Within the records below is a range that opens at the line with "to [383 319]" and closes at the line with "to [562 211]". Return that range word for word, both ends included, and only that range.
##### RECORDS TO USE #####
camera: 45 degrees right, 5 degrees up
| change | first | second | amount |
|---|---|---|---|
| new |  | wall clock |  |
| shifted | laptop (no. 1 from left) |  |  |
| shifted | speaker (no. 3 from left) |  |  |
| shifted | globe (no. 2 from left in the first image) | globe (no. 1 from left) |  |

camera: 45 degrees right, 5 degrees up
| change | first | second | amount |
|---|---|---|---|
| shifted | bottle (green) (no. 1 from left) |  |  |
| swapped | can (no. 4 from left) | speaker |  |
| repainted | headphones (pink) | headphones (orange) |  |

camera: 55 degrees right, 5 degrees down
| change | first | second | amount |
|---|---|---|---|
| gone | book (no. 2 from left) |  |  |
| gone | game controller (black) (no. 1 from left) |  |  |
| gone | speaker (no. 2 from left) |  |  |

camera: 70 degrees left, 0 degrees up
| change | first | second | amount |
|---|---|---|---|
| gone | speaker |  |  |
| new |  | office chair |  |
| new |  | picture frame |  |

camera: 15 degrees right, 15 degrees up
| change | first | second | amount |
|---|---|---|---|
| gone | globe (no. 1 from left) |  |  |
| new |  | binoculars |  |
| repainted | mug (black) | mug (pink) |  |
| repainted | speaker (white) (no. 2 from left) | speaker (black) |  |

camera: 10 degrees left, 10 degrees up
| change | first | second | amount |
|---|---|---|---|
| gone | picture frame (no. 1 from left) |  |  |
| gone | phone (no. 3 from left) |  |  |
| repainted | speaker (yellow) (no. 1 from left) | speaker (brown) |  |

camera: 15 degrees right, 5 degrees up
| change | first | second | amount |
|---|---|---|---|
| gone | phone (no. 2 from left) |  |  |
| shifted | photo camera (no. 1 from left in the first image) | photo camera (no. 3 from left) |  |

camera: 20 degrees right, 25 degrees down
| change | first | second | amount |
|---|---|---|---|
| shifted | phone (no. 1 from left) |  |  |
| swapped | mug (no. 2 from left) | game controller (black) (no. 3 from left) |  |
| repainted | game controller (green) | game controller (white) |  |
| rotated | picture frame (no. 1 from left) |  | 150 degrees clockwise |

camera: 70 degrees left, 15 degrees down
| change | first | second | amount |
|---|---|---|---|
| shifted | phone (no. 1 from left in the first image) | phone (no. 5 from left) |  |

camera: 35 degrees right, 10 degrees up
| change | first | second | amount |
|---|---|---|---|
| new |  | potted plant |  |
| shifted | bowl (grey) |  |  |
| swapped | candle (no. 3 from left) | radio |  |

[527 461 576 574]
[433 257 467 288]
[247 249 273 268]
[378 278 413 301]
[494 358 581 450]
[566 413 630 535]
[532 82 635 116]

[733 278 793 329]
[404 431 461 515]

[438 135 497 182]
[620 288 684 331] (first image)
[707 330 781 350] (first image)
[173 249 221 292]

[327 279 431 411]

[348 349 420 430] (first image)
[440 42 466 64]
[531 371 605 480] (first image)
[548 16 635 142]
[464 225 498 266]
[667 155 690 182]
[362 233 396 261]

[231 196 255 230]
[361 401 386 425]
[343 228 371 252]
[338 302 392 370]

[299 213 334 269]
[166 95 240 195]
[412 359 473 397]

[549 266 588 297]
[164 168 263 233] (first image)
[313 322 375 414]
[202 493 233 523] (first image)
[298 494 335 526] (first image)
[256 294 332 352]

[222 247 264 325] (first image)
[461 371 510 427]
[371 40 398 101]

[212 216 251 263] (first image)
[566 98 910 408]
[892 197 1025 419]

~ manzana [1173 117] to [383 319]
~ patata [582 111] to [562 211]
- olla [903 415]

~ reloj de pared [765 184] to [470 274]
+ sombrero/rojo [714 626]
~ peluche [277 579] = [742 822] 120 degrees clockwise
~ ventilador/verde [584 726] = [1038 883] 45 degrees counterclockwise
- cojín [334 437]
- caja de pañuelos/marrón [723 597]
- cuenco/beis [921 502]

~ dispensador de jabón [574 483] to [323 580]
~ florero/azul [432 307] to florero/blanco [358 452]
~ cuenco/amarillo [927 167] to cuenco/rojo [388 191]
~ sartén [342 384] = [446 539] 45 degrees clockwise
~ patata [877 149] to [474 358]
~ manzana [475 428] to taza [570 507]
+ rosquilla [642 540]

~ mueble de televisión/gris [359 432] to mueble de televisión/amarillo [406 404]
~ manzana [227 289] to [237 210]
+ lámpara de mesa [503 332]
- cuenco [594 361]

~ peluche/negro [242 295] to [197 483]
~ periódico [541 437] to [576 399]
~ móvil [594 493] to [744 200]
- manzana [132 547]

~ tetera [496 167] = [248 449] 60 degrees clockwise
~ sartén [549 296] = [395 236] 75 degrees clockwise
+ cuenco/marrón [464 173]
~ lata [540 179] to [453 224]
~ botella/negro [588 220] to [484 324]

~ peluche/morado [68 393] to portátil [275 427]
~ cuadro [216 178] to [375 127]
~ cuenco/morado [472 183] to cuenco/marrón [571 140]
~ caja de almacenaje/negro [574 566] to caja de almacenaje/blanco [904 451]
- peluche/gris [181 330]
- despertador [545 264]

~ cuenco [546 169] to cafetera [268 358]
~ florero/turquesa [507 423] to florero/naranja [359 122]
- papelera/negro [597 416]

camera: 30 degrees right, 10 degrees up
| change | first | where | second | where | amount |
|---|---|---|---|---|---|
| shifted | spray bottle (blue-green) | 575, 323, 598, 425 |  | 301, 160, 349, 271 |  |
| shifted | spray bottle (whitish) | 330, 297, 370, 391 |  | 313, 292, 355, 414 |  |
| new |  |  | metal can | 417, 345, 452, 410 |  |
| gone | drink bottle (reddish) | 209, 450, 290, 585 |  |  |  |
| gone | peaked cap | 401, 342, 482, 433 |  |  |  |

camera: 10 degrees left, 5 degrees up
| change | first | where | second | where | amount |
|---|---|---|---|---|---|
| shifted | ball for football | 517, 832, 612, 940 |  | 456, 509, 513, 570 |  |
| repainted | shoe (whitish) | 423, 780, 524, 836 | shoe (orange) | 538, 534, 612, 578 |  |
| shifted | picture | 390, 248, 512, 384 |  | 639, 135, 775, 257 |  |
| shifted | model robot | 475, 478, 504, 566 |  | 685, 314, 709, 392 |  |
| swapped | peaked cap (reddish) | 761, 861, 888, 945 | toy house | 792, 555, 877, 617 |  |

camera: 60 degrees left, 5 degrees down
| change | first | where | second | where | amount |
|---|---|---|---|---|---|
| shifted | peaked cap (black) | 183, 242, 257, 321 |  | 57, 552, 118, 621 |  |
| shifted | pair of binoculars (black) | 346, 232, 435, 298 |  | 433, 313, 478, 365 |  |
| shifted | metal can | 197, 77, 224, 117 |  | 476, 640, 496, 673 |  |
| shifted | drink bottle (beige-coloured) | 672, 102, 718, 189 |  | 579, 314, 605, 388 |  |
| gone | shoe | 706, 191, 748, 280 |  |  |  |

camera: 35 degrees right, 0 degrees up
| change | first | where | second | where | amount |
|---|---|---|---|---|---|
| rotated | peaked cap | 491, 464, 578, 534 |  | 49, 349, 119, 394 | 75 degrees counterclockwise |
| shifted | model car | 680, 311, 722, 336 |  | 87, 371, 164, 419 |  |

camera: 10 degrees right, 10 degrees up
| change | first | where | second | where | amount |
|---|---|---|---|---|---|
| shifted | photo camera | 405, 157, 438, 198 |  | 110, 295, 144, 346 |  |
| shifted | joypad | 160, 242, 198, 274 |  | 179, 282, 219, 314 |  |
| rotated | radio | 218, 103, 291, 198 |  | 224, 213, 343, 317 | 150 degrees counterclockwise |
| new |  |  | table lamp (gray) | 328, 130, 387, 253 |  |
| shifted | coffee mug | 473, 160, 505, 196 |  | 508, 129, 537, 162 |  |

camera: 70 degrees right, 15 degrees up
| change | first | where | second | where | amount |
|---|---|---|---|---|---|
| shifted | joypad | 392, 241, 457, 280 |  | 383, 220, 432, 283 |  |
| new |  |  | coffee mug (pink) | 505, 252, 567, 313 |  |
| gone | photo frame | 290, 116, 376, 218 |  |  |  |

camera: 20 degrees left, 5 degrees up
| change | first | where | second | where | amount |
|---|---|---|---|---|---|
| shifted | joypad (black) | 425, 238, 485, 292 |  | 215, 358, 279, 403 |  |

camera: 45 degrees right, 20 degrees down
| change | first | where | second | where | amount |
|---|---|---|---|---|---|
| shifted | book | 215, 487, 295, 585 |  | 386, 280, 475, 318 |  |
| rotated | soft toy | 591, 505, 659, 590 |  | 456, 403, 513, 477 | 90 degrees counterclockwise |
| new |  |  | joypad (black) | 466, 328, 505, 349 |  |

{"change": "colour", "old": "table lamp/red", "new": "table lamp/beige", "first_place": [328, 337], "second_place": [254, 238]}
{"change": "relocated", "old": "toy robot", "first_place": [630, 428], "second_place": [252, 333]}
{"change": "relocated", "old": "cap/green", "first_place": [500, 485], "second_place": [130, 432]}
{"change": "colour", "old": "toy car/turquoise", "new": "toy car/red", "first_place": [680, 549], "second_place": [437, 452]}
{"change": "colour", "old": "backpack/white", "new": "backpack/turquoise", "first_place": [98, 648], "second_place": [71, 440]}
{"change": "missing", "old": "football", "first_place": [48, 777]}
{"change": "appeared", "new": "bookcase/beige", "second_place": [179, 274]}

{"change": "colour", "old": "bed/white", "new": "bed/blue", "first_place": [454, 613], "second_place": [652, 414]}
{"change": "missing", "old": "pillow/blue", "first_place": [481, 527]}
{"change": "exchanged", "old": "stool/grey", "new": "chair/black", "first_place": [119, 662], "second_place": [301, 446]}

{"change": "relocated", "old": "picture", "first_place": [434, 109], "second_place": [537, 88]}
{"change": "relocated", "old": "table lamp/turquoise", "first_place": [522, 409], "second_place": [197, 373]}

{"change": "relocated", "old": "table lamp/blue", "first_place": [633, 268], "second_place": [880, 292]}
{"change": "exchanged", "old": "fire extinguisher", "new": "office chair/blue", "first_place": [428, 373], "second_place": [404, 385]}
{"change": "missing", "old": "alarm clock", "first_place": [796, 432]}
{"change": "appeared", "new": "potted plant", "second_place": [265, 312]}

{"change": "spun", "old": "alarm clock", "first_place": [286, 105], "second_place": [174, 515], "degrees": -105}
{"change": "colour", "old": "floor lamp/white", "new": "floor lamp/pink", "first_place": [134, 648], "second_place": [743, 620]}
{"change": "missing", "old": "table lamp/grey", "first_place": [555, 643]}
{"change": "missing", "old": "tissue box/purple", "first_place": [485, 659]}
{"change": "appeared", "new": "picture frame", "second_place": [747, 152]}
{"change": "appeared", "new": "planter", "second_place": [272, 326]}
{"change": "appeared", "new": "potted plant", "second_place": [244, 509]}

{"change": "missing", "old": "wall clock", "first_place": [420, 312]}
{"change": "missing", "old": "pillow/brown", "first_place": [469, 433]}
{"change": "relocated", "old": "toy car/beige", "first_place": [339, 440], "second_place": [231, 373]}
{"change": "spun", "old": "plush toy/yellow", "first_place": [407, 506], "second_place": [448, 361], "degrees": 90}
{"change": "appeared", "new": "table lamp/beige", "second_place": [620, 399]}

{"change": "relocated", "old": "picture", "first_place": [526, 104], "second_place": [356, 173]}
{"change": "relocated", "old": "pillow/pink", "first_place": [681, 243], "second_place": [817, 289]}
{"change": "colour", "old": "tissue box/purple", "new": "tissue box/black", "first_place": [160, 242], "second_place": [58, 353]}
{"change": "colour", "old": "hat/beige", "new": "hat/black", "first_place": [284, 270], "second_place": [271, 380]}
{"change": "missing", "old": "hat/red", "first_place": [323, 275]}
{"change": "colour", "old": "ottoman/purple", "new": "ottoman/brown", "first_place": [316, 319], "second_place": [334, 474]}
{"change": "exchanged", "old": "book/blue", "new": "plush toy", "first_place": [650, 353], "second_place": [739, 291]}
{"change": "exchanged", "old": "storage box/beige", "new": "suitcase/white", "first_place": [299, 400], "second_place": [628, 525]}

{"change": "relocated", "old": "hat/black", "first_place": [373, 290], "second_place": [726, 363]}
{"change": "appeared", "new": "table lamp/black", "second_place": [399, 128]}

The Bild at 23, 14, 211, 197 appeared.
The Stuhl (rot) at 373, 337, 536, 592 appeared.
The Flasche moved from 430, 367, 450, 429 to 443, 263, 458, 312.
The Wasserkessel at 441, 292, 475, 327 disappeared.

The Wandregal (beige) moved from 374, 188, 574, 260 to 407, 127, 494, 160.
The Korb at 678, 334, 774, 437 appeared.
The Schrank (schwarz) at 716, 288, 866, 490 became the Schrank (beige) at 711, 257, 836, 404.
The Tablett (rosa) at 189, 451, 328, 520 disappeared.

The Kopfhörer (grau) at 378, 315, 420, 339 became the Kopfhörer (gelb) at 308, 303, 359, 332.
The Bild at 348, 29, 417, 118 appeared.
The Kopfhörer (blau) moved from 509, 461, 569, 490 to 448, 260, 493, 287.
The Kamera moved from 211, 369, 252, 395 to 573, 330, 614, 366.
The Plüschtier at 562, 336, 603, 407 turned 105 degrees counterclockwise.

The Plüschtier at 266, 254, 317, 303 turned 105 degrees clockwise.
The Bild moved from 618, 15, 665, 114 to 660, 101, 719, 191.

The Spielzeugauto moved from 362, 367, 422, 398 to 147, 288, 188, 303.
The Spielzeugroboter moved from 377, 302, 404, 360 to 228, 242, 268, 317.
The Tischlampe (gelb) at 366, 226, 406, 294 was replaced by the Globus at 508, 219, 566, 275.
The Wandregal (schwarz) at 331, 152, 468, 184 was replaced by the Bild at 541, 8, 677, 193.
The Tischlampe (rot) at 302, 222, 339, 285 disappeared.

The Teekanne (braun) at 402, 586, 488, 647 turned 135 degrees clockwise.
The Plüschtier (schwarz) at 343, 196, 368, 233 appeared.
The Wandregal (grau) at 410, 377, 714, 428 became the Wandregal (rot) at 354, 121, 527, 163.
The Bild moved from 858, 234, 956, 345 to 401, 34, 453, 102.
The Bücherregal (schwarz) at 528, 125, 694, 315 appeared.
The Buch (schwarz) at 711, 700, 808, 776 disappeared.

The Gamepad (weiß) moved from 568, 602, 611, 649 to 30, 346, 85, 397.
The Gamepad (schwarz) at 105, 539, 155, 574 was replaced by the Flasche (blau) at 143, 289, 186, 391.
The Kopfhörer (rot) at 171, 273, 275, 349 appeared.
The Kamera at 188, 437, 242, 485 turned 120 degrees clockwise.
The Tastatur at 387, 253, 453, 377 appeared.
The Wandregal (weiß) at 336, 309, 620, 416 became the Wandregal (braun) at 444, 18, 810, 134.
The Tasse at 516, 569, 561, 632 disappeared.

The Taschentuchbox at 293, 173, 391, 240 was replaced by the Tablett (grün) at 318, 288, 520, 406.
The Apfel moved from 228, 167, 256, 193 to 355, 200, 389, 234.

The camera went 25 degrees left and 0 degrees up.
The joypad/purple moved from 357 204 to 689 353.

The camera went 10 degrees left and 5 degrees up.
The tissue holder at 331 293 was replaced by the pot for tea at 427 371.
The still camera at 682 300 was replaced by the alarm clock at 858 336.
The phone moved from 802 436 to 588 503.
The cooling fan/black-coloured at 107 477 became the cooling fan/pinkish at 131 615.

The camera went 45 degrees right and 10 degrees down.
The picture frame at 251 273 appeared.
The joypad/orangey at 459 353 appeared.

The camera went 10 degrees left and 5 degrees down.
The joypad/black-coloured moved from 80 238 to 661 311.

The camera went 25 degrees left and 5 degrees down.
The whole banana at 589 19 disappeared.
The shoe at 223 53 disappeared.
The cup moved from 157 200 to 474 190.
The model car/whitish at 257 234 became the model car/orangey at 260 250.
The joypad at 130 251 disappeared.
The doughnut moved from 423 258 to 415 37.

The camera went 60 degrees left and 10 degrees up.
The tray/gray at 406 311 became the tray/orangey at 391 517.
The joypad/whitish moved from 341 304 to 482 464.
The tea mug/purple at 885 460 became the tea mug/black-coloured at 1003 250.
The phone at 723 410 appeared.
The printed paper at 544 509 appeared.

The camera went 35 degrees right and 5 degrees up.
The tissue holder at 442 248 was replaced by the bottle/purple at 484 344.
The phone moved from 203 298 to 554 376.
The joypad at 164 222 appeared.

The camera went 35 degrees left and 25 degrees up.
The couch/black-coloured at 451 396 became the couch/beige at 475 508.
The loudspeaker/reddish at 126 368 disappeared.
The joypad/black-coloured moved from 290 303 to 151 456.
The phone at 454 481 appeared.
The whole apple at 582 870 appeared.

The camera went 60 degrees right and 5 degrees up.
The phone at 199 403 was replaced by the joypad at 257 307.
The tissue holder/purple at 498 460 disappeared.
#####
WORKED SOLUTION
~ manzana [1173 117] to [383 319]
~ patata [582 111] to [562 211]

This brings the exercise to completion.